### SOURCE TEXT
::::::::::

The process of forming messenger RNA from a strand of DNA is called transcription. Replication is the creation of new DNA from the original DNA strands. Translation is the creation of a protein chain from the messenger RNA strand using transfer RNA.

It is important to remember the base-pairing rules when discussing both DNA and RNA because they are the rules by which all of transcription and translation occur. In RNA, uracil takes the place of thymine, creating an A-D pair instead of an A-T pair. The structure of RNA is a single strand of alternating ribose and phosphate groups with nitrogenous bases attached to the ribose. One way that DNA and RNA differ is that DNA contains deoxyribose sugar while RNA contains the ribose sugar.

Transcription must occur first because it is the process that copies the genetic code from the DNA, and it must occur in the nucleus because DNA is too large a molecule to leave the nucleus. Next comes translation, which is the reading of the "photocopied" code (mRNA) after it leaves the nucleus and connects with a ribosome. After this, the mRNA binds with ribosomes and is translated to create proteins.

RNA is the key molecule involved in protein synthesis. During translation, the mRNA binds to a ribosome carrying a sequence of codons. The tRNA then binds to the ribosome/mRNA complex with the matching anticodon. The anticodon contains the three complimentary nucleotides to the codon.

::::::::::

### RECORDED DATA
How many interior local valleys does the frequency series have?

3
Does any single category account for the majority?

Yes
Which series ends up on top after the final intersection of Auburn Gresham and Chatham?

::::::::::

In the source text on protein synthesis, which sugar does DNA contain, and which does RNA contain?

DNA contains deoxyribose sugar, and RNA contains ribose sugar.